[Working data Boundary: Start]
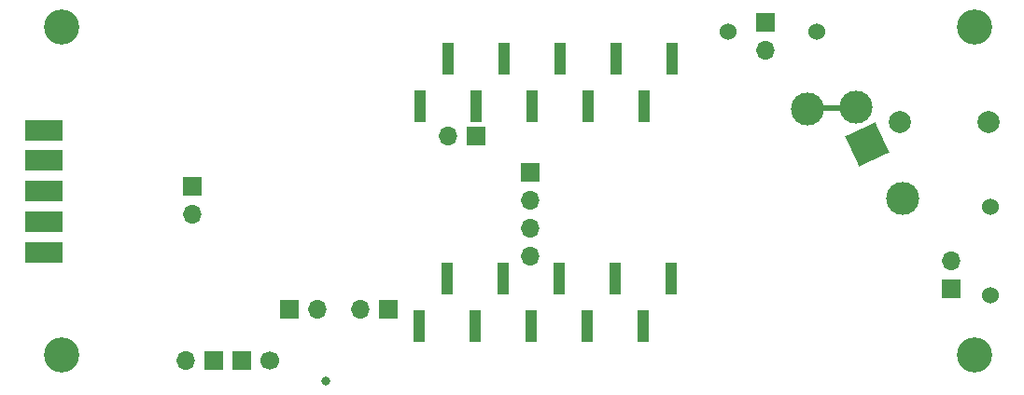
<source format=gbs>
%TF.GenerationSoftware,KiCad,Pcbnew,(6.0.4-0)*%
%TF.CreationDate,2022-07-12T16:50:52-04:00*%
%TF.ProjectId,NanoFox80,4e616e6f-466f-4783-9830-2e6b69636164,rev?*%
%TF.SameCoordinates,Original*%
%TF.FileFunction,Soldermask,Bot*%
%TF.FilePolarity,Negative*%
%FSLAX46Y46*%
G04 Gerber Fmt 4.6, Leading zero omitted, Abs format (unit mm)*
G04 Created by KiCad (PCBNEW (6.0.4-0)) date 2022-07-12 16:50:52*
%MOMM*%
%LPD*%
G01*
G04 APERTURE LIST*
G04 Aperture macros list*
%AMRotRect*
0 Rectangle, with rotation*
0 The origin of the aperture is its center*
0 $1 length*
0 $2 width*
0 $3 Rotation angle, in degrees counterclockwise*
0 Add horizontal line*
21,1,$1,$2,0,0,$3*%
G04 Aperture macros list end*
%ADD10R,1.700000X1.700000*%
%ADD11O,1.700000X1.700000*%
%ADD12C,0.800000*%
%ADD13C,3.200000*%
%ADD14C,1.524000*%
%ADD15C,0.600000*%
%ADD16C,2.000000*%
%ADD17C,1.700000*%
%ADD18C,3.000000*%
%ADD19R,5.760000X0.595000*%
%ADD20RotRect,3.000000X3.000000X25.000000*%
%ADD21R,3.480000X1.846667*%
%ADD22R,1.000000X3.000000*%
G04 APERTURE END LIST*
D10*
%TO.C,TP101*%
X126100000Y-72760000D03*
D11*
X126100000Y-75300000D03*
X126100000Y-77840000D03*
X126100000Y-80380000D03*
%TD*%
D10*
%TO.C,BT101*%
X95510000Y-74030000D03*
D11*
X95510000Y-76570000D03*
%TD*%
D12*
%TO.C,SW101*%
X107620000Y-91780000D03*
%TD*%
D13*
%TO.C,REF\u002A\u002A*%
X166400000Y-59600000D03*
%TD*%
D10*
%TO.C,AE101*%
X164350000Y-83365000D03*
D11*
X164350000Y-80825000D03*
%TD*%
D14*
%TO.C,W102*%
X167890000Y-75960000D03*
D15*
X167890000Y-75960000D03*
D14*
X167890000Y-83960000D03*
D15*
X167890000Y-83960000D03*
%TD*%
D13*
%TO.C,REF\u002A\u002A*%
X166400000Y-89400000D03*
%TD*%
D10*
%TO.C,J112*%
X104260000Y-85210000D03*
D11*
X106800000Y-85210000D03*
%TD*%
D14*
%TO.C,W101*%
X144120000Y-60040000D03*
D15*
X144120000Y-60040000D03*
X152120000Y-60040000D03*
D14*
X152120000Y-60040000D03*
%TD*%
D16*
%TO.C,C115*%
X167725000Y-68270000D03*
X159675000Y-68270000D03*
%TD*%
D10*
%TO.C,J113*%
X113260000Y-85280000D03*
D11*
X110720000Y-85280000D03*
%TD*%
D13*
%TO.C,REF\u002A\u002A*%
X83600000Y-89400000D03*
%TD*%
D10*
%TO.C,J115*%
X121190000Y-69475000D03*
D11*
X118650000Y-69475000D03*
%TD*%
D10*
%TO.C,J101*%
X147460000Y-59140000D03*
D11*
X147460000Y-61680000D03*
%TD*%
D13*
%TO.C,REF\u002A\u002A*%
X83600000Y-59600000D03*
%TD*%
D17*
%TO.C,MOD1*%
X102540000Y-89880000D03*
D10*
X100000000Y-89880000D03*
X97460000Y-89880000D03*
D11*
X94920000Y-89880000D03*
%TD*%
D18*
%TO.C,L101*%
X159907500Y-75185000D03*
X151247500Y-67065000D03*
X155657500Y-66905000D03*
D19*
X153557500Y-66975000D03*
D20*
X156737500Y-70265000D03*
%TD*%
D21*
%TO.C,J111*%
X82000000Y-68960000D03*
X82000000Y-71730000D03*
X82000000Y-74500000D03*
X82000000Y-77270000D03*
X82000000Y-80040000D03*
%TD*%
D22*
%TO.C,MOD201*%
X116110000Y-66790000D03*
X118650000Y-62490000D03*
X121190000Y-66790000D03*
X123730000Y-62490000D03*
X126270000Y-66790000D03*
X128810000Y-62490000D03*
X131350000Y-66790000D03*
X133890000Y-62490000D03*
X136430000Y-66790000D03*
X138970000Y-62490000D03*
X138944600Y-82484900D03*
X136404600Y-86784900D03*
X133864600Y-82484900D03*
X131324600Y-86784900D03*
X128784600Y-82484900D03*
X126244600Y-86784900D03*
X123704600Y-82484900D03*
X121164600Y-86784900D03*
X118624600Y-82484900D03*
X116084600Y-86784900D03*
%TD*%
M02*

</source>
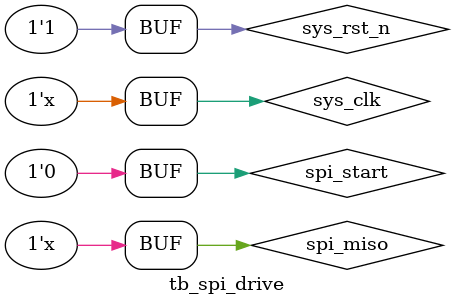
<source format=v>
 
module tb_spi_drive();
//系统接口
reg				sys_clk		;			// 全局时钟50MHz
reg				sys_rst_n	;   		// 复位信号，低电平有效
//用户接口                      		
reg				spi_start 	;   		// 发送传输开始信号，一个高电平
reg				spi_end   	;   		// 发送传输结束信号，一个高电平
reg		[7:0]  	data_send   ;   		// 要发送的数据
wire  	[7:0]  	data_rec  	;   		// 接收到的数据
wire         	send_done	;   		// 主机发送一个字节完毕标志位    
wire         	rec_done	;   		// 主机接收一个字节完毕标志位    
//SPI物理接口                   		
reg				spi_miso	;   		// SPI串行输入，用来接收从机的数据
wire         	spi_sclk	;   		// SPI时钟
wire			spi_cs    	;   		// SPI片选信号
wire         	spi_mosi	;   		// SPI输出，用来给从机发送数据
//仿真用
reg		[3:0]  	cnt_send 	;			//发送数据计数器，0-15      
 
//------------<例化SPI驱动模块（模式0）>----------------------------------------
spi_drive	spi_drive_inst(
	.sys_clk		(sys_clk	), 			
	.sys_rst_n		(sys_rst_n	), 			
		
	.spi_start		(spi_start	), 			
	.spi_end		(spi_end	),
	.data_send		(data_send	), 			
	.data_rec  		(data_rec	), 			
	.send_done		(send_done	), 			
	.rec_done		(rec_done	), 			
				
	.spi_miso		(spi_miso	), 			
	.spi_sclk		(spi_sclk	), 			
	.spi_cs    		(spi_cs		), 			
	.spi_mosi		(spi_mosi	)			
);
 
//------------<设置初始测试条件>----------------------------------------
initial begin
	sys_clk = 1'b0;						//初始时钟为0
	sys_rst_n <= 1'b0;					//初始复位
	spi_start <= 1'b0;	
	data_send <= 8'd0;	
	spi_miso <= 1'bz;	
	spi_end <= 1'b0;	
	#80									//80个时钟周期后
	sys_rst_n <= 1'b1;					//拉高复位，系统进入工作状态
	#30									//30个时钟周期后拉高SPI开始信号，开始SPI传输
	spi_start <= 1'b1;	#20	spi_start <= 1'b0;
end
always@(posedge sys_clk or negedge sys_rst_n)begin
	if(!sys_rst_n)begin
		data_send <= 8'd0;			
		spi_end <= 1'b0;			
		cnt_send <= 4'd0; 		
	end
	else if(send_done)begin						//数据发送完成		
		if(cnt_send == 4'd10)begin		
			cnt_send <= 4'd0; 
			spi_end <= 1'b1;					//拉高结束标志，结束SPI传输过程	
			data_send <= 8'd0;
		end
		else begin
			cnt_send <= cnt_send + 4'd1; 
			spi_end <= 1'b0;					
			data_send <= data_send + 4'd1;		//发送数据累加	
		end
	end
	else begin
		data_send <= data_send;
		spi_end <= 1'b0;						//其他时候保持SPI传输（不结束）	
	end
end
	
//------------<设置时钟>----------------------------------------------
always #10 sys_clk = ~sys_clk;					//系统时钟周期20ns
 
endmodule
</source>
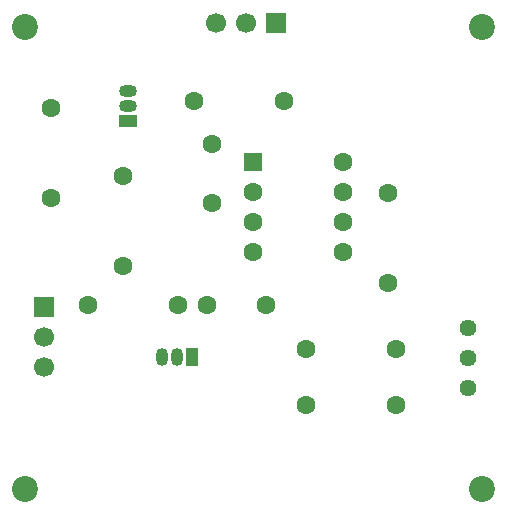
<source format=gbr>
%TF.GenerationSoftware,KiCad,Pcbnew,9.0.3*%
%TF.CreationDate,2025-09-29T14:03:59+08:00*%
%TF.ProjectId,RUSSELS LASER FINAL,52555353-454c-4532-904c-415345522046,rev?*%
%TF.SameCoordinates,Original*%
%TF.FileFunction,Soldermask,Top*%
%TF.FilePolarity,Negative*%
%FSLAX46Y46*%
G04 Gerber Fmt 4.6, Leading zero omitted, Abs format (unit mm)*
G04 Created by KiCad (PCBNEW 9.0.3) date 2025-09-29 14:03:59*
%MOMM*%
%LPD*%
G01*
G04 APERTURE LIST*
G04 Aperture macros list*
%AMRoundRect*
0 Rectangle with rounded corners*
0 $1 Rounding radius*
0 $2 $3 $4 $5 $6 $7 $8 $9 X,Y pos of 4 corners*
0 Add a 4 corners polygon primitive as box body*
4,1,4,$2,$3,$4,$5,$6,$7,$8,$9,$2,$3,0*
0 Add four circle primitives for the rounded corners*
1,1,$1+$1,$2,$3*
1,1,$1+$1,$4,$5*
1,1,$1+$1,$6,$7*
1,1,$1+$1,$8,$9*
0 Add four rect primitives between the rounded corners*
20,1,$1+$1,$2,$3,$4,$5,0*
20,1,$1+$1,$4,$5,$6,$7,0*
20,1,$1+$1,$6,$7,$8,$9,0*
20,1,$1+$1,$8,$9,$2,$3,0*%
G04 Aperture macros list end*
%ADD10R,1.700000X1.700000*%
%ADD11C,1.700000*%
%ADD12C,1.600000*%
%ADD13R,1.050000X1.500000*%
%ADD14O,1.050000X1.500000*%
%ADD15C,1.440000*%
%ADD16C,2.200000*%
%ADD17R,1.500000X1.050000*%
%ADD18O,1.500000X1.050000*%
%ADD19RoundRect,0.250000X-0.550000X-0.550000X0.550000X-0.550000X0.550000X0.550000X-0.550000X0.550000X0*%
G04 APERTURE END LIST*
D10*
%TO.C,MB_CONN1*%
X181600000Y-82320000D03*
D11*
X181600000Y-84860000D03*
X181600000Y-87400000D03*
%TD*%
D12*
%TO.C,R6*%
X194280000Y-64900000D03*
X201900000Y-64900000D03*
%TD*%
D13*
%TO.C,Q1*%
X194100000Y-86540000D03*
D14*
X192830000Y-86540000D03*
X191560000Y-86540000D03*
%TD*%
D15*
%TO.C,RV1*%
X217500000Y-89200000D03*
X217500000Y-86660000D03*
X217500000Y-84120000D03*
%TD*%
D16*
%TO.C,H1*%
X218700000Y-58628427D03*
%TD*%
D12*
%TO.C,R4*%
X185300000Y-82100000D03*
X192920000Y-82100000D03*
%TD*%
%TO.C,C1*%
X200400000Y-82100000D03*
X195400000Y-82100000D03*
%TD*%
D17*
%TO.C,Q2*%
X188700000Y-66540000D03*
D18*
X188700000Y-65270000D03*
X188700000Y-64000000D03*
%TD*%
D12*
%TO.C,R5*%
X188300000Y-78810000D03*
X188300000Y-71190000D03*
%TD*%
%TO.C,R3*%
X210700000Y-80300000D03*
X210700000Y-72680000D03*
%TD*%
D19*
%TO.C,U1*%
X199300000Y-70000000D03*
D12*
X199300000Y-72540000D03*
X199300000Y-75080000D03*
X199300000Y-77620000D03*
X206920000Y-77620000D03*
X206920000Y-75080000D03*
X206920000Y-72540000D03*
X206920000Y-70000000D03*
%TD*%
%TO.C,R1*%
X203790000Y-90600000D03*
X211410000Y-90600000D03*
%TD*%
%TO.C,R2*%
X211400000Y-85900000D03*
X203780000Y-85900000D03*
%TD*%
%TO.C,R7*%
X182200000Y-65490000D03*
X182200000Y-73110000D03*
%TD*%
%TO.C,C2*%
X195800000Y-73500000D03*
X195800000Y-68500000D03*
%TD*%
D16*
%TO.C,H2*%
X218700000Y-97700000D03*
%TD*%
D10*
%TO.C,LSR_CONN*%
X201240000Y-58228427D03*
D11*
X198700000Y-58228427D03*
X196160000Y-58228427D03*
%TD*%
D16*
%TO.C,H3*%
X180000000Y-97700000D03*
%TD*%
%TO.C,H4*%
X180000000Y-58628427D03*
%TD*%
M02*

</source>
[Working data Boundary: End]
Answer with one number only: how many lines in the listing include "wire".

## Exercise answer
6